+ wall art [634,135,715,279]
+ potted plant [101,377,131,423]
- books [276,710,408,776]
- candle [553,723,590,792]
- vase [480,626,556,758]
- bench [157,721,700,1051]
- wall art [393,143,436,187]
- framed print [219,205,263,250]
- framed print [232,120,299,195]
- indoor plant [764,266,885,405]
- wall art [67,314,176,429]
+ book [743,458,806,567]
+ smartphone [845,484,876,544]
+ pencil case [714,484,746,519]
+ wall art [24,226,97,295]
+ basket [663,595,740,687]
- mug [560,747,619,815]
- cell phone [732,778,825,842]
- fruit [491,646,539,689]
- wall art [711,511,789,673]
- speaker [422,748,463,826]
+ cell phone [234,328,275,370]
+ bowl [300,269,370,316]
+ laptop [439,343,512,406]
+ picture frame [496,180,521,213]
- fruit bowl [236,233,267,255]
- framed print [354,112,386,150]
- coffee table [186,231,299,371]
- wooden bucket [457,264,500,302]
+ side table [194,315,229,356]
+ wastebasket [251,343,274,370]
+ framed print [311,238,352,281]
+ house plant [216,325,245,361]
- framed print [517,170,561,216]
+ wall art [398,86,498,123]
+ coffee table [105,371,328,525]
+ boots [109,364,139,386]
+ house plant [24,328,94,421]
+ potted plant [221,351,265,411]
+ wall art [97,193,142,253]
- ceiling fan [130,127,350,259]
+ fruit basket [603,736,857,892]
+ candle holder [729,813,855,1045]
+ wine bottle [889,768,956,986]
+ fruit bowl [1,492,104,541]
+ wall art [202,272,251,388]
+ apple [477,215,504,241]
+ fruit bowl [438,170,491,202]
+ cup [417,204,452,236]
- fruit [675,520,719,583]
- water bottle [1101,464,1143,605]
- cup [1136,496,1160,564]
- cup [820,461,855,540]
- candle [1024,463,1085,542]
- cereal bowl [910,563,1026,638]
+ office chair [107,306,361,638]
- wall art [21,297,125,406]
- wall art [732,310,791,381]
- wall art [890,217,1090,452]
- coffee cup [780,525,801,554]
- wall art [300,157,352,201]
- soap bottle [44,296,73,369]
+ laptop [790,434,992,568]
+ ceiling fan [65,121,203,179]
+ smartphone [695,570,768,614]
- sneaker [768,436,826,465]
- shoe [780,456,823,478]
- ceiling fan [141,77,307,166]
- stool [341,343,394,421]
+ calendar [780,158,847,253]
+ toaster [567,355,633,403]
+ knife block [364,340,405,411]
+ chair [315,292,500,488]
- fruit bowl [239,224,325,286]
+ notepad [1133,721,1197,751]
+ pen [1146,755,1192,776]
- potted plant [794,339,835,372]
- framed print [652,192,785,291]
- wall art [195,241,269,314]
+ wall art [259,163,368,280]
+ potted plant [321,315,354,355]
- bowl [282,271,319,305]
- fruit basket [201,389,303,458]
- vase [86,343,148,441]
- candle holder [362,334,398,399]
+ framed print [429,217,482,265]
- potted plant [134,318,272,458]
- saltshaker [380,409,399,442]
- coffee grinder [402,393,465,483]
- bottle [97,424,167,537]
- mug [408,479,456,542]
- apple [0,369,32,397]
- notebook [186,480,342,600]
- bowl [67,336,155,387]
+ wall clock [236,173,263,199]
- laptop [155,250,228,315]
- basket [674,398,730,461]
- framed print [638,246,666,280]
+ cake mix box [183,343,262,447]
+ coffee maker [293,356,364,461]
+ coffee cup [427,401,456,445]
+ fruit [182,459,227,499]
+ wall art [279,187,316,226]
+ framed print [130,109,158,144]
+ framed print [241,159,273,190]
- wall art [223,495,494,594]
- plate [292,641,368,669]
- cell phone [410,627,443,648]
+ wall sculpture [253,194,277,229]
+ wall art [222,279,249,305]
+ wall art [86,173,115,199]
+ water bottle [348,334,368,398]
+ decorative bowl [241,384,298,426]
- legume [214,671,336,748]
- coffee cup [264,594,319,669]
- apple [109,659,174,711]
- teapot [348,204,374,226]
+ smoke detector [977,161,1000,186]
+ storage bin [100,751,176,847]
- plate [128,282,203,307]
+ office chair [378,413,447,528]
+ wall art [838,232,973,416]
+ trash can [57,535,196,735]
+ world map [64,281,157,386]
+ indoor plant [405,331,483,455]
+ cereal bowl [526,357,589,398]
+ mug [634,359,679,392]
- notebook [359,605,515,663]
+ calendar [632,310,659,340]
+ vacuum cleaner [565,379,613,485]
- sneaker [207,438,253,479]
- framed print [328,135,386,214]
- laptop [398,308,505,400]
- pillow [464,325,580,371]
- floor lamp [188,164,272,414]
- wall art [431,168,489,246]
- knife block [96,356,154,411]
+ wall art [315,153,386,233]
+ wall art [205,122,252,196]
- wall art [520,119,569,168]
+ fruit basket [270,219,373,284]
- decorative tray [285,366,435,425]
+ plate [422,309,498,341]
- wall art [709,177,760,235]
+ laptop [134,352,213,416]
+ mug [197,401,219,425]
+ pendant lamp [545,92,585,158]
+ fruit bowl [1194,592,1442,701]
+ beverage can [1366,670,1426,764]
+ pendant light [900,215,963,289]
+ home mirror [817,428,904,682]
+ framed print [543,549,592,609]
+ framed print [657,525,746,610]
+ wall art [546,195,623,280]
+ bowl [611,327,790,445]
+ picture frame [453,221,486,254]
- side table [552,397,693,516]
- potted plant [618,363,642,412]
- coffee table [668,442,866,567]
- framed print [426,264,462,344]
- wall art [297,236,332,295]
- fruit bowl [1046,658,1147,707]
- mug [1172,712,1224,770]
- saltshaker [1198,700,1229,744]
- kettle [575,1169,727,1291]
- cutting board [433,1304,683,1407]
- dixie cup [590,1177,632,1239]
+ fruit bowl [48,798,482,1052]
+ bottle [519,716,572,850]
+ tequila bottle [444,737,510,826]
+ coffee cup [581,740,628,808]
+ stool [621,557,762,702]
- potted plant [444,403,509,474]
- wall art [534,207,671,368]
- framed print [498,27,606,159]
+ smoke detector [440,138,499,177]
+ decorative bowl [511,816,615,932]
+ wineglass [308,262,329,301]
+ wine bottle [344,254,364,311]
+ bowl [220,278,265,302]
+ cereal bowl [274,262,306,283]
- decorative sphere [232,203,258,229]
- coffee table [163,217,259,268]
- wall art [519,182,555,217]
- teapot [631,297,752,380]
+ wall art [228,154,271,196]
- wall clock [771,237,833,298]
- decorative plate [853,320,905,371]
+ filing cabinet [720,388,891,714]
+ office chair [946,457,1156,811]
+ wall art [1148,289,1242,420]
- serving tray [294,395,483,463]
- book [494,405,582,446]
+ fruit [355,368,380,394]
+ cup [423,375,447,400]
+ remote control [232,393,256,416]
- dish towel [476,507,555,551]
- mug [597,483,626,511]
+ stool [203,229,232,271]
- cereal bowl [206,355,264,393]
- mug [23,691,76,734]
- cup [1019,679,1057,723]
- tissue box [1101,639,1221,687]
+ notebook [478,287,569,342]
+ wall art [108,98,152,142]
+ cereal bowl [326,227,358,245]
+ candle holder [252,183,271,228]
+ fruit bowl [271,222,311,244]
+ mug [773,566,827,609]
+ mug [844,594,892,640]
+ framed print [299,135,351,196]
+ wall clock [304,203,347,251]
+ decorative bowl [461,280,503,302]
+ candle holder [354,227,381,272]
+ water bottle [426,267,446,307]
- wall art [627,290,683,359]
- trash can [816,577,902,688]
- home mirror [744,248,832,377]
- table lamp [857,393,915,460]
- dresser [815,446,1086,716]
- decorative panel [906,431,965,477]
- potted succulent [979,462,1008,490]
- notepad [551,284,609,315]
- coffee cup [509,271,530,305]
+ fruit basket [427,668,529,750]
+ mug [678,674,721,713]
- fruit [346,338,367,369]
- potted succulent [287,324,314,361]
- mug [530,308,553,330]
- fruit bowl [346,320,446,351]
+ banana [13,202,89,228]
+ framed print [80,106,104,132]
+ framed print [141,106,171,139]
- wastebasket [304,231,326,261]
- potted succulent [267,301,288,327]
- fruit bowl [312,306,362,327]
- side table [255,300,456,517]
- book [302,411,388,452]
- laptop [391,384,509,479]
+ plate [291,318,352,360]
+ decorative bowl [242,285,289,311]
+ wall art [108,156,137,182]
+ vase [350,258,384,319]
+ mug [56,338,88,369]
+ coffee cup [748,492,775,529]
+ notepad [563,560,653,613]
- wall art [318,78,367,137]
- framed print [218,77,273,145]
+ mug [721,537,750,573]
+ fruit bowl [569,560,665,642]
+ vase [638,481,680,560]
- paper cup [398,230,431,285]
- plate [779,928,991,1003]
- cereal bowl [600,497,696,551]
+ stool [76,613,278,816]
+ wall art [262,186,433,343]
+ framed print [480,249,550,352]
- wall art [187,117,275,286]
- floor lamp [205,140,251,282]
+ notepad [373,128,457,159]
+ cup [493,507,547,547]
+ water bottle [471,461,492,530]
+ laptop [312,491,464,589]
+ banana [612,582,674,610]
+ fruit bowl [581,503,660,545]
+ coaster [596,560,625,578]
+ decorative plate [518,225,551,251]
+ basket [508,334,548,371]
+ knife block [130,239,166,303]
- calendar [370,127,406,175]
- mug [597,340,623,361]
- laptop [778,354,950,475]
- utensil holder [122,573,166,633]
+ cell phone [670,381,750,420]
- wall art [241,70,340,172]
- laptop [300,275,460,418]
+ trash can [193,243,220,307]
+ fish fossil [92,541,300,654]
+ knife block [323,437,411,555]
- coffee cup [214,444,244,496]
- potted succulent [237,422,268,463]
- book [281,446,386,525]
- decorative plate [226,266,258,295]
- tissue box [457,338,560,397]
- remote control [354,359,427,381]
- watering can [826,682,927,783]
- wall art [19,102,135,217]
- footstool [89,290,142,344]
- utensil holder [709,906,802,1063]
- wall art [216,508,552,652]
________
REQUIREMENT: Write down exactly every line of the material above up to and including the line containing "wall art [398,86,498,123]".

RESULT:
+ wall art [634,135,715,279]
+ potted plant [101,377,131,423]
- books [276,710,408,776]
- candle [553,723,590,792]
- vase [480,626,556,758]
- bench [157,721,700,1051]
- wall art [393,143,436,187]
- framed print [219,205,263,250]
- framed print [232,120,299,195]
- indoor plant [764,266,885,405]
- wall art [67,314,176,429]
+ book [743,458,806,567]
+ smartphone [845,484,876,544]
+ pencil case [714,484,746,519]
+ wall art [24,226,97,295]
+ basket [663,595,740,687]
- mug [560,747,619,815]
- cell phone [732,778,825,842]
- fruit [491,646,539,689]
- wall art [711,511,789,673]
- speaker [422,748,463,826]
+ cell phone [234,328,275,370]
+ bowl [300,269,370,316]
+ laptop [439,343,512,406]
+ picture frame [496,180,521,213]
- fruit bowl [236,233,267,255]
- framed print [354,112,386,150]
- coffee table [186,231,299,371]
- wooden bucket [457,264,500,302]
+ side table [194,315,229,356]
+ wastebasket [251,343,274,370]
+ framed print [311,238,352,281]
+ house plant [216,325,245,361]
- framed print [517,170,561,216]
+ wall art [398,86,498,123]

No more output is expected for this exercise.